Good authors generally write about subjects they know, have personally experienced or researched in depth. This familiarity with their subjects is what makes well researched fiction a pleasurable read.
I can slip into the badlands of the Wild West courtesy of Louis L'Amour's westerns; or the controversies surrounding the sinking of the Arandora Star during World War Two; or slither into the mind of a Greek subject during the dying days of the Turkish Ottoman Empire through the (translated) words of Nikos Kazantzakis.
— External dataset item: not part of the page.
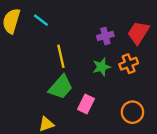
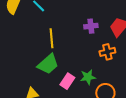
green star: (102, 67) -> (88, 77), moved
In fact, good fiction is often a better teacher than research itself. For students of modern piracy in the Indian Ocean, Elmore Leonard's 'Djibouti' must rank up there with any scholarly text authored by Professor [insert name here], Department Head, Maritime Security at the National University of [insert city name here].
I don't wish to take away from historians or nonfiction books.
A well written history book is a novel in itself: the heroes, villains, conspiracies, suspense, excitement and so on but with the added bonus that the story is real (a little 'poetic license' by the historian aside). History, at the personal and collective level, makes all us individuals.
Nevertheless, for most, nonfiction tends to be too dry; a way to induce sleep rather than to curl up and relax on a sofa with a nice cup of coffee and an entertaining book to read.
Reading is one of life's greatest pleasures – up there with drinking wine, eating mangoes or durians (depending on your cultural background!).
Reading virtually anything is better than reading nothing. There is no substitute for the written word. It is powerful, final and immutable.
Yet, good writing can almost never be interpreted the same way more than once. It is different each time.
All of us learn valuable life lessons from fictional characters, such as the (Great) Zorba the Greek?
"This is true happiness: to have no ambition and to work like a horse as if you had every ambition. To live far from men, not to need them and yet to love them. To have the stars above, the land to your left and the sea to your right and to realize of a sudden that in your heart, life has accomplished its final miracle: it has become a fairy tale."